### [Your task]
For this exercise, transcribe all of the entries exactly.

### [Input]
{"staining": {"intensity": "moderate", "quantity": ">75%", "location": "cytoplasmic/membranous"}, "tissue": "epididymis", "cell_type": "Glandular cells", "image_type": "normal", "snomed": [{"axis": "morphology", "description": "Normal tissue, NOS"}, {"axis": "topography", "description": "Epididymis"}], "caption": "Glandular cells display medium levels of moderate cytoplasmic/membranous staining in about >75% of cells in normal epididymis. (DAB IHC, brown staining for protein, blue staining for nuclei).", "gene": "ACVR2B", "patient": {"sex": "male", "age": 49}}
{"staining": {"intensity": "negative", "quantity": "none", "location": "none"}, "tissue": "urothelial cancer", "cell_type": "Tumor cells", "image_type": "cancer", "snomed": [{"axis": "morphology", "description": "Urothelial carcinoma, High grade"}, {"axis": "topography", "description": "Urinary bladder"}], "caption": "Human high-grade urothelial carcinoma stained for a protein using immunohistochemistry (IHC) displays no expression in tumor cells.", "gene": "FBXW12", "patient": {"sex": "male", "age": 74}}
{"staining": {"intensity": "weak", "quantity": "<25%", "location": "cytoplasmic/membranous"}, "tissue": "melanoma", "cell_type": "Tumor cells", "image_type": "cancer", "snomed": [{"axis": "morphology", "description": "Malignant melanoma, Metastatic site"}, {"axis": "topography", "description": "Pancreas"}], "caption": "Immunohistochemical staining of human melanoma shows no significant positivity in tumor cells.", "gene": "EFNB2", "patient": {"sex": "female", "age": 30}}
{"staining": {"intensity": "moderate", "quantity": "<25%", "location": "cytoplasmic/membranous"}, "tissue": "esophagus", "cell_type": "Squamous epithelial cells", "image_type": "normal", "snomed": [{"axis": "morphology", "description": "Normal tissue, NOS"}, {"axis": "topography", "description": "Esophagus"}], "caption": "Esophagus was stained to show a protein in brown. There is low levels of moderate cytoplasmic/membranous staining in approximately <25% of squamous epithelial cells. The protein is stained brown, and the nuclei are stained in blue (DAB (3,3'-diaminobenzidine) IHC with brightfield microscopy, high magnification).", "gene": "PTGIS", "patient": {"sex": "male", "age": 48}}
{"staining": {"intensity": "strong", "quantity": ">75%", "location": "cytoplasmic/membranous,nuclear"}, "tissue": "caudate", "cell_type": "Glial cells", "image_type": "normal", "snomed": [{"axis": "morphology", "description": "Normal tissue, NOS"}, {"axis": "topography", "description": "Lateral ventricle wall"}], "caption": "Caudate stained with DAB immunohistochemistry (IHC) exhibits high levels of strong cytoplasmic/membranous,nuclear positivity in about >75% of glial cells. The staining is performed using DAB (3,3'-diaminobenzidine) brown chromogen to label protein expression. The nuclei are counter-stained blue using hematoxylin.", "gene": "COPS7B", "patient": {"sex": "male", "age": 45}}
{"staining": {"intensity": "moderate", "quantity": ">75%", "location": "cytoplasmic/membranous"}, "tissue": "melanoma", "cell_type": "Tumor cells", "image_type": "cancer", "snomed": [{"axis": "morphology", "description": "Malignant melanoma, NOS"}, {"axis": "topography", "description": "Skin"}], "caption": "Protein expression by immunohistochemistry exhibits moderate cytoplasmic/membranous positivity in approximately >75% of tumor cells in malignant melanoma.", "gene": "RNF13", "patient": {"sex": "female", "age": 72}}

### [Final answer]
{"staining": {"intensity": "moderate", "quantity": ">75%", "location": "cytoplasmic/membranous"}, "tissue": "epididymis", "cell_type": "Glandular cells", "image_type": "normal", "snomed": [{"axis": "morphology", "description": "Normal tissue, NOS"}, {"axis": "topography", "description": "Epididymis"}], "caption": "Glandular cells display medium levels of moderate cytoplasmic/membranous staining in about >75% of cells in normal epididymis. (DAB IHC, brown staining for protein, blue staining for nuclei).", "gene": "ACVR2B", "patient": {"sex": "male", "age": 49}}
{"staining": {"intensity": "negative", "quantity": "none", "location": "none"}, "tissue": "urothelial cancer", "cell_type": "Tumor cells", "image_type": "cancer", "snomed": [{"axis": "morphology", "description": "Urothelial carcinoma, High grade"}, {"axis": "topography", "description": "Urinary bladder"}], "caption": "Human high-grade urothelial carcinoma stained for a protein using immunohistochemistry (IHC) displays no expression in tumor cells.", "gene": "FBXW12", "patient": {"sex": "male", "age": 74}}
{"staining": {"intensity": "weak", "quantity": "<25%", "location": "cytoplasmic/membranous"}, "tissue": "melanoma", "cell_type": "Tumor cells", "image_type": "cancer", "snomed": [{"axis": "morphology", "description": "Malignant melanoma, Metastatic site"}, {"axis": "topography", "description": "Pancreas"}], "caption": "Immunohistochemical staining of human melanoma shows no significant positivity in tumor cells.", "gene": "EFNB2", "patient": {"sex": "female", "age": 30}}
{"staining": {"intensity": "moderate", "quantity": "<25%", "location": "cytoplasmic/membranous"}, "tissue": "esophagus", "cell_type": "Squamous epithelial cells", "image_type": "normal", "snomed": [{"axis": "morphology", "description": "Normal tissue, NOS"}, {"axis": "topography", "description": "Esophagus"}], "caption": "Esophagus was stained to show a protein in brown. There is low levels of moderate cytoplasmic/membranous staining in approximately <25% of squamous epithelial cells. The protein is stained brown, and the nuclei are stained in blue (DAB (3,3'-diaminobenzidine) IHC with brightfield microscopy, high magnification).", "gene": "PTGIS", "patient": {"sex": "male", "age": 48}}
{"staining": {"intensity": "strong", "quantity": ">75%", "location": "cytoplasmic/membranous,nuclear"}, "tissue": "caudate", "cell_type": "Glial cells", "image_type": "normal", "snomed": [{"axis": "morphology", "description": "Normal tissue, NOS"}, {"axis": "topography", "description": "Lateral ventricle wall"}], "caption": "Caudate stained with DAB immunohistochemistry (IHC) exhibits high levels of strong cytoplasmic/membranous,nuclear positivity in about >75% of glial cells. The staining is performed using DAB (3,3'-diaminobenzidine) brown chromogen to label protein expression. The nuclei are counter-stained blue using hematoxylin.", "gene": "COPS7B", "patient": {"sex": "male", "age": 45}}
{"staining": {"intensity": "moderate", "quantity": ">75%", "location": "cytoplasmic/membranous"}, "tissue": "melanoma", "cell_type": "Tumor cells", "image_type": "cancer", "snomed": [{"axis": "morphology", "description": "Malignant melanoma, NOS"}, {"axis": "topography", "description": "Skin"}], "caption": "Protein expression by immunohistochemistry exhibits moderate cytoplasmic/membranous positivity in approximately >75% of tumor cells in malignant melanoma.", "gene": "RNF13", "patient": {"sex": "female", "age": 72}}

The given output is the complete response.